An insertion that is not preceded by a M/=/X op within the same CIGAR (e.g., an insertion after a deletion: D I M) MUST NOT be reported as an Insertion op. The insertion's query bases are still consumed, but the insertion event is not surfaced because there is no anchor match position to attach it to.
Convenience accessors
PileupAlignment MUST provide convenience methods:
qpos() -> Option<usize>: returnsSome(qpos)for Match/Insertion,Nonefor Deletion/RefSkip.base() -> Option<Base>: returnsSome(base)for Match/Insertion,Nonefor Deletion/RefSkip.qual() -> Option<u8>: returnsSome(qual)for Match/Insertion,Nonefor Deletion/RefSkip.is_del() -> bool: true for Deletion.is_refskip() -> bool: true for RefSkip.insert_len() -> u32: returns the insertion length for Insertion, 0 for all other ops.del_len() -> u32: returns the deletion length for Deletion, 0 for all other ops.op() -> &PileupOp: returns a reference to the op enum.
Deduplication interaction
Overlapping-pair deduplication MUST handle Deletion, RefSkip, and Insertion alignments.
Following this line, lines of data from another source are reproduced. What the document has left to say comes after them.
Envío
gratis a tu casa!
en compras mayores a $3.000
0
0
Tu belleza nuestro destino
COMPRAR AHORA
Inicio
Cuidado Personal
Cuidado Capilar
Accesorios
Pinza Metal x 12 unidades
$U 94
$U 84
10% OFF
Resolution rules in priority order:
- When one mate has a base (Match/Insertion) and the other does not (Deletion/RefSkip), the mate with a base MUST be kept.
- When both have bases and show different bases, the first-in-template read MUST be kept.
- When both have the same base but one carries an Insertion op, the Insertion MUST be kept (it carries strictly more information for indel calling).
- When both have the same base and same insertion status, the first encountered (by arena order) MUST be kept.
- When neither has a base (both Deletion/RefSkip), the first encountered MUST be kept.
Backward compatibility
With deletions and ref-skips included in columns, the engine MUST produce depth values matching htslib's bam_plp_auto at all positions, including those within deletions and ref-skips. This strengthens the existing r[pileup.htslib_compat] rule.